Stable Cascade is distinguished for setting new benchmarks in quality, flexibility, fine-tuning capabilities, and efficiency. Its core focus is on making high-quality text-to-image generation more accessible by reducing hardware barriers.
Stable Cascade Architecture
The model incorporates three distinct stages (A, B, and C) with Stage C transforming user inputs into compact 24×24 latents, achieving a 16x reduction in training costs. Compare this to Stable Diffusion, which compresses images from 1024×1024 to 128×128. This results in faster inference speeds and cheaper training costs.
For the highest quality outputs, the 3.6 billion parameter variant is recommended.
Conversely, Stages A and B focus on image compression with optional finetuning for additional control. Here, the 1.5 billion parameter model excels at reconstructing fine details.
Stable Cascade Requirements
With approximately 20 GB of VRAM requirements—which can be reduced with smaller variants—Stable Cascade integrates efficiently into the diffusers library for inference purposes.
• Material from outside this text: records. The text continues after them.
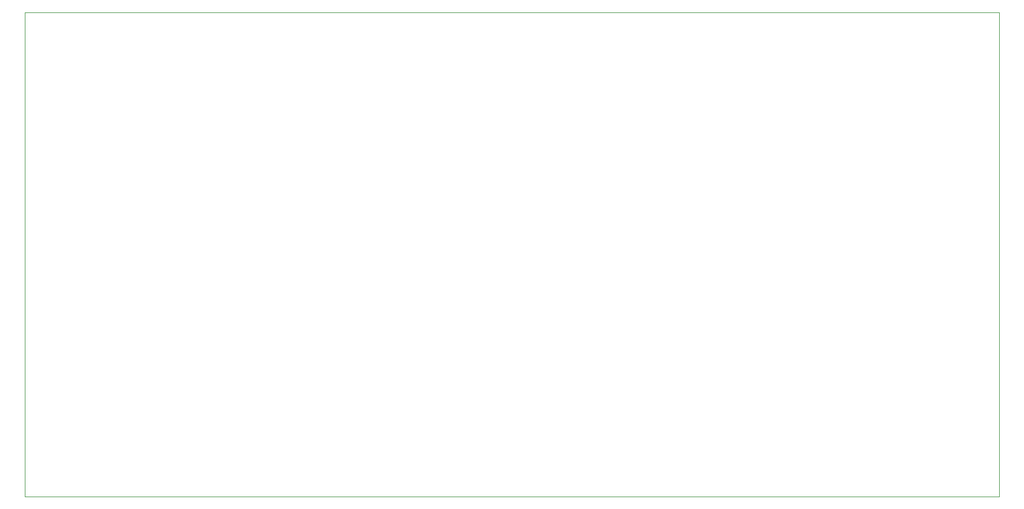
<source format=gbr>
%TF.GenerationSoftware,KiCad,Pcbnew,8.0.2*%
%TF.CreationDate,2025-02-26T14:51:01+00:00*%
%TF.ProjectId,misrc,6d697372-632e-46b6-9963-61645f706362,0.3*%
%TF.SameCoordinates,Original*%
%TF.FileFunction,Profile,NP*%
%FSLAX46Y46*%
G04 Gerber Fmt 4.6, Leading zero omitted, Abs format (unit mm)*
G04 Created by KiCad (PCBNEW 8.0.2) date 2025-02-26 14:51:01*
%MOMM*%
%LPD*%
G01*
G04 APERTURE LIST*
%TA.AperFunction,Profile*%
%ADD10C,0.100000*%
%TD*%
G04 APERTURE END LIST*
D10*
X206756000Y-135890000D02*
X206756000Y-63246000D01*
X60579000Y-135890000D02*
X206756000Y-135890000D01*
X206756000Y-63246000D02*
X60579000Y-63246000D01*
X60579000Y-65659000D02*
X60579000Y-65786000D01*
X60579000Y-63246000D02*
X60579000Y-135890000D01*
M02*

</source>
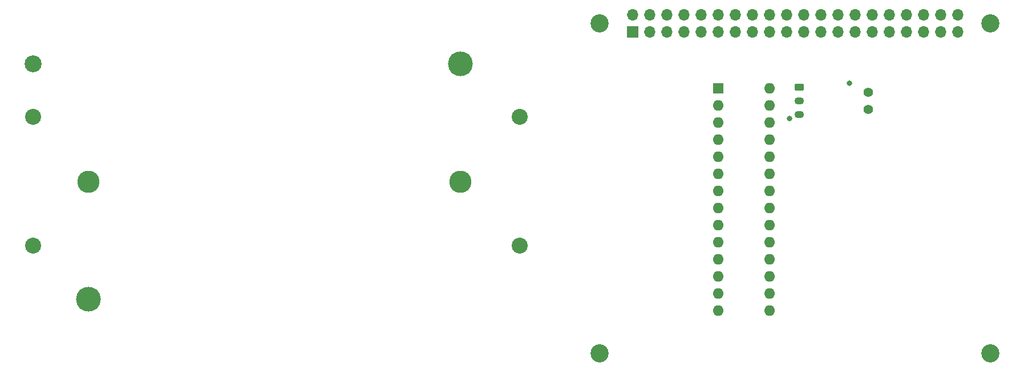
<source format=gbs>
G04 #@! TF.GenerationSoftware,KiCad,Pcbnew,8.0.5*
G04 #@! TF.CreationDate,2024-09-15T00:24:01-05:00*
G04 #@! TF.ProjectId,Lab1APCB,4c616231-4150-4434-922e-6b696361645f,rev?*
G04 #@! TF.SameCoordinates,Original*
G04 #@! TF.FileFunction,Soldermask,Bot*
G04 #@! TF.FilePolarity,Negative*
%FSLAX46Y46*%
G04 Gerber Fmt 4.6, Leading zero omitted, Abs format (unit mm)*
G04 Created by KiCad (PCBNEW 8.0.5) date 2024-09-15 00:24:01*
%MOMM*%
%LPD*%
G01*
G04 APERTURE LIST*
G04 Aperture macros list*
%AMRoundRect*
0 Rectangle with rounded corners*
0 $1 Rounding radius*
0 $2 $3 $4 $5 $6 $7 $8 $9 X,Y pos of 4 corners*
0 Add a 4 corners polygon primitive as box body*
4,1,4,$2,$3,$4,$5,$6,$7,$8,$9,$2,$3,0*
0 Add four circle primitives for the rounded corners*
1,1,$1+$1,$2,$3*
1,1,$1+$1,$4,$5*
1,1,$1+$1,$6,$7*
1,1,$1+$1,$8,$9*
0 Add four rect primitives between the rounded corners*
20,1,$1+$1,$2,$3,$4,$5,0*
20,1,$1+$1,$4,$5,$6,$7,0*
20,1,$1+$1,$6,$7,$8,$9,0*
20,1,$1+$1,$8,$9,$2,$3,0*%
G04 Aperture macros list end*
%ADD10C,2.700000*%
%ADD11C,3.310000*%
%ADD12C,3.680000*%
%ADD13C,2.510000*%
%ADD14C,2.379000*%
%ADD15C,0.800000*%
%ADD16RoundRect,0.249700X-0.450300X-0.300300X0.450300X-0.300300X0.450300X0.300300X-0.450300X0.300300X0*%
%ADD17O,1.400000X1.100000*%
%ADD18C,1.400000*%
%ADD19R,1.600000X1.600000*%
%ADD20O,1.600000X1.600000*%
%ADD21R,1.700000X1.700000*%
%ADD22O,1.700000X1.700000*%
G04 APERTURE END LIST*
D10*
X161500000Y-47500000D03*
D11*
X82810000Y-71015000D03*
D12*
X82810000Y-53500000D03*
X27610000Y-88500000D03*
D11*
X27610000Y-71015000D03*
D13*
X19390000Y-53500000D03*
D14*
X19390000Y-80565000D03*
X91610000Y-61435000D03*
X91610000Y-80565000D03*
X19390000Y-61435000D03*
D10*
X103500000Y-96500000D03*
X103500000Y-47500000D03*
D15*
X131665000Y-61630000D03*
X140625000Y-56430000D03*
D16*
X133115000Y-57030000D03*
D17*
X133115000Y-59030000D03*
X133115000Y-61030000D03*
D18*
X143415000Y-60300000D03*
X143415000Y-57760000D03*
D10*
X161500000Y-96500000D03*
D19*
X121100000Y-57175000D03*
D20*
X121100000Y-59715000D03*
X121100000Y-62255000D03*
X121100000Y-64795000D03*
X121100000Y-67335000D03*
X121100000Y-69875000D03*
X121100000Y-72415000D03*
X121100000Y-74955000D03*
X121100000Y-77495000D03*
X121100000Y-80035000D03*
X121100000Y-82575000D03*
X121100000Y-85115000D03*
X121100000Y-87655000D03*
X121100000Y-90195000D03*
X128720000Y-90195000D03*
X128720000Y-87655000D03*
X128720000Y-85115000D03*
X128720000Y-82575000D03*
X128720000Y-80035000D03*
X128720000Y-77495000D03*
X128720000Y-74955000D03*
X128720000Y-72415000D03*
X128720000Y-69875000D03*
X128720000Y-67335000D03*
X128720000Y-64795000D03*
X128720000Y-62255000D03*
X128720000Y-59715000D03*
X128720000Y-57175000D03*
D21*
X108370000Y-48770000D03*
D22*
X108370000Y-46230000D03*
X110910000Y-48770000D03*
X110910000Y-46230000D03*
X113450000Y-48770000D03*
X113450000Y-46230000D03*
X115990000Y-48770000D03*
X115990000Y-46230000D03*
X118530000Y-48770000D03*
X118530000Y-46230000D03*
X121070000Y-48770000D03*
X121070000Y-46230000D03*
X123610000Y-48770000D03*
X123610000Y-46230000D03*
X126150000Y-48770000D03*
X126150000Y-46230000D03*
X128690000Y-48770000D03*
X128690000Y-46230000D03*
X131230000Y-48770000D03*
X131230000Y-46230000D03*
X133770000Y-48770000D03*
X133770000Y-46230000D03*
X136310000Y-48770000D03*
X136310000Y-46230000D03*
X138850000Y-48770000D03*
X138850000Y-46230000D03*
X141390000Y-48770000D03*
X141390000Y-46230000D03*
X143930000Y-48770000D03*
X143930000Y-46230000D03*
X146470000Y-48770000D03*
X146470000Y-46230000D03*
X149010000Y-48770000D03*
X149010000Y-46230000D03*
X151550000Y-48770000D03*
X151550000Y-46230000D03*
X154090000Y-48770000D03*
X154090000Y-46230000D03*
X156630000Y-48770000D03*
X156630000Y-46230000D03*
M02*

</source>
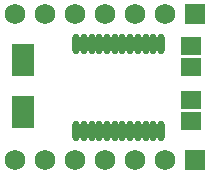
<source format=gbr>
%TF.GenerationSoftware,Altium Limited,Altium Designer,24.1.2 (44)*%
G04 Layer_Color=8388736*
%FSLAX45Y45*%
%MOMM*%
%TF.SameCoordinates,D40106D2-5846-4758-920C-99A56FEE523B*%
%TF.FilePolarity,Negative*%
%TF.FileFunction,Soldermask,Top*%
%TF.Part,Single*%
G01*
G75*
%TA.AperFunction,SMDPad,CuDef*%
%ADD22O,0.60000X1.75000*%
%TA.AperFunction,ConnectorPad*%
%ADD23R,1.95000X2.80000*%
%TA.AperFunction,SMDPad,CuDef*%
%ADD24R,1.70000X1.65000*%
%TA.AperFunction,ComponentPad*%
%ADD25C,1.75000*%
%ADD26R,1.75000X1.75000*%
D22*
X2157500Y1841500D02*
D03*
X2092500D02*
D03*
X2027500D02*
D03*
X1962500D02*
D03*
X1897500D02*
D03*
X1832500D02*
D03*
X1767500D02*
D03*
X1702500D02*
D03*
X1637500D02*
D03*
X1572500D02*
D03*
X1507500D02*
D03*
X2222500Y1101500D02*
D03*
X2157500D02*
D03*
X2092500D02*
D03*
X2027500D02*
D03*
X1962500D02*
D03*
X1897500D02*
D03*
X1832500D02*
D03*
X1767500D02*
D03*
X1702500D02*
D03*
X1637500D02*
D03*
X1572500D02*
D03*
X1507500D02*
D03*
X2222500Y1841500D02*
D03*
D23*
X1052074Y1705900D02*
D03*
Y1265900D02*
D03*
D24*
X2476500Y1648800D02*
D03*
Y1828800D02*
D03*
Y1188375D02*
D03*
Y1368374D02*
D03*
D25*
X1752599Y863600D02*
D03*
X1498599Y2095500D02*
D03*
X2006599D02*
D03*
X2260599D02*
D03*
X1752599D02*
D03*
X1244599D02*
D03*
X990599D02*
D03*
X1498599Y863600D02*
D03*
X2006599D02*
D03*
X2260599D02*
D03*
X1244599D02*
D03*
X990599D02*
D03*
D26*
X2514599Y2095500D02*
D03*
Y863600D02*
D03*
%TF.MD5,ecf2e8cbf143789144086703eccf0d56*%
M02*

</source>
Checkpoints and scripts for this model are accessible on the Stability GitHub page. It’s also available
Stable Cascade Performance
Performance comparisons highlight that Stable Cascade performs exceptionally well in terms of prompt alignment and aesthetic quality while offering faster inference speeds than Stable Diffusion XL, despite hosting more parameters.
Stable Cascade shows more than 240% improvement in aesthetic quality compared to Stable Diffusion XL model.
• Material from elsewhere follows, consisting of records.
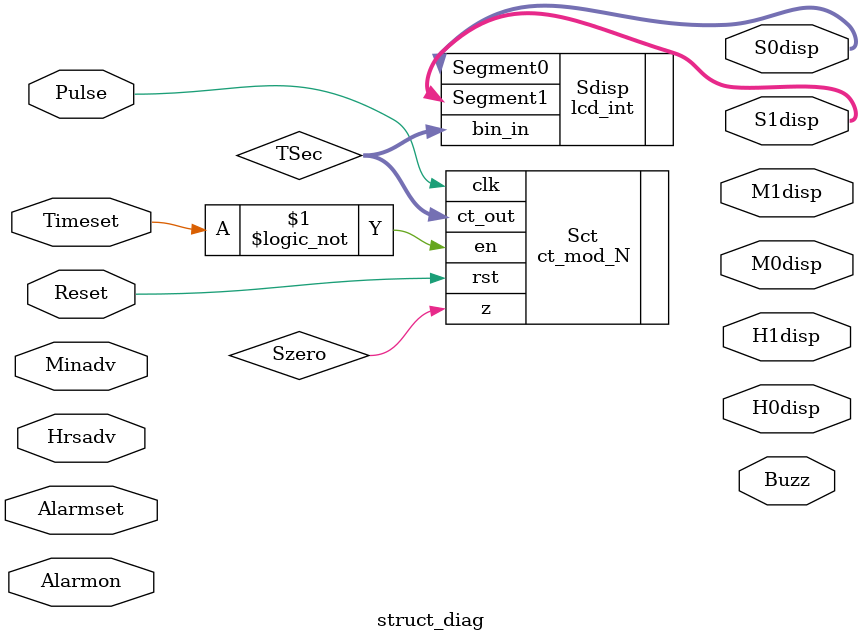
<source format=sv>
module struct_diag #(parameter NS=60, NH=24)(
  input Reset,
        Timeset, 	  // manual buttons
        Alarmset,	  //	(five total)
		Minadv,
		Hrsadv,
		Alarmon,
		Pulse,		  // assume 1/sec.
// 6 decimal digit display (7 segment)
  output [6:0] S1disp, S0disp, 	   // 2-digit seconds display
               M1disp, M0disp, 
               H1disp, H0disp,
//                       D0disp,   // for part 2
  output logic Buzz);	           // alarm sounds
// internal connections (may need more)
  logic[6:0] TSec, TMin, THrs,     // clock/time 
             AMin, AHrs;		   // alarm setting
  logic[6:0] Min, Hrs;
  logic Szero, Mzero, Hzero, 	   // "carry out" from sec -> min, min -> hrs, hrs -> days
        TMen, THen, AMen, AHen; 

// free-running seconds counter	-- be sure to set parameters on ct_mod_N modules
  ct_mod_N #(.N(NS)) Sct(
// input ports
    .clk(Pulse), .rst(Reset), .en(!Timeset), 
// output ports    
    .ct_out(TSec), .z(Szero)
    );
// minutes counter -- runs at either 1/sec or 1/60sec
  ct_mod_N #(.N()) Mct(
    .clk(), .rst(), .en(TMen), .ct_out(TMin), .z(Mzero)
    );
// hours counter -- runs at either 1/sec or 1/60min
  ct_mod_N #(.N()) Hct(
	.clk(), .rst(), .en(), .ct_out(), .z()
    );
// alarm set registers -- either hold or advance 1/sec
  ct_mod_N #(.N()) Mreg(
// input ports
    .clk(), .rst(), .en(AMen), 
// output ports    
    .ct_out(AMin), .z()
    ); 

  ct_mod_N #(.N()) Hreg(
    .clk(), .rst(), .en(), .ct_out(), .z()
    ); 

// display drivers (2 digits each, 6 digits total)
  lcd_int Sdisp(
    .bin_in    (TSec)  ,
	.Segment1  (S1disp),
	.Segment0  (S0disp)
	);

  lcd_int Mdisp(
    .bin_in    (Min),
	.Segment1  (   ),
	.Segment0  (   )
	);

  lcd_int Hdisp(
    .bin_in    (Hrs),
	.Segment1  (   ),
	.Segment0  (   )
	);

// buzz off :)	  make the connections
  alarm a1(
    .tmin(), .amin(), .thrs(), .ahrs(), .buzz()
	);

endmodule
</source>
It also understands prompts much better. Tests have shown that Stable Cascade is more than 10% better at understanding prompts than the SDXL model.
Stable Cascade can also generate images two times faster than the standard basic Stable Diffusion XL model. It doesn’t compare to the speed of SDXL Turbo, though:
Additional features include generating image variations through embedding extraction and initiating image generation by adding noise to existing images. The model also supports inpainting/outpainting, Canny Edge detection, and 2x Super Resolution, according to available coding tutorials on Stability’s GitHub.
Does the Stable Cascade license allow for commercial use?
Enthusiasts should note that commercial use of Stable Cascade is prohibited under its current license. Those seeking commercial applications might consider options like the Stability AI Membership page or accessing APIs through their Developer Platform.